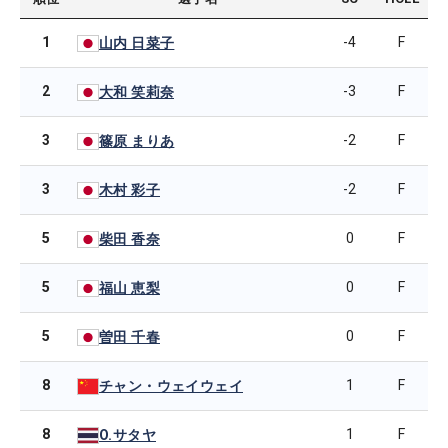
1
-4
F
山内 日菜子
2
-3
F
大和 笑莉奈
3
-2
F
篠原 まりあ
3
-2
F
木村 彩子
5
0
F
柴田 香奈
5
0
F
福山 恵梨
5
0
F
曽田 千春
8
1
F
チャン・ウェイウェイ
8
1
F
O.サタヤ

--

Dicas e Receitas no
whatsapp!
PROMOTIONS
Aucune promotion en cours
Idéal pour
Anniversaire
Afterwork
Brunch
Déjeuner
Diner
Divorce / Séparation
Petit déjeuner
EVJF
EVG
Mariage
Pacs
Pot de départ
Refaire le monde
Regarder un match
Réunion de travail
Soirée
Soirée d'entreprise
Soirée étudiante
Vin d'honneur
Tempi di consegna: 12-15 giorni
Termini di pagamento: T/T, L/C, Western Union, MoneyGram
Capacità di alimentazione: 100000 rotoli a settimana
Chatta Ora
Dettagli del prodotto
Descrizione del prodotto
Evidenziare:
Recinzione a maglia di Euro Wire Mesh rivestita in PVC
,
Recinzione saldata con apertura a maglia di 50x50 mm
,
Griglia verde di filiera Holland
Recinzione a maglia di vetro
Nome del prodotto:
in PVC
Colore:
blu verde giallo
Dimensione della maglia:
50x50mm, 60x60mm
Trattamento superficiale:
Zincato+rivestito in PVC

_Schriftliche Aufgabe_: Finden Sie alle Zeilen oben, die das Wort „Recinzione“ enthalten, und schreiben Sie diese vollständig ab. Achten Sie dabei auf Groß- und Kleinschreibung.

_Lösungsteil_:
Recinzione a maglia di Euro Wire Mesh rivestita in PVC
Recinzione saldata con apertura a maglia di 50x50 mm
Recinzione a maglia di vetro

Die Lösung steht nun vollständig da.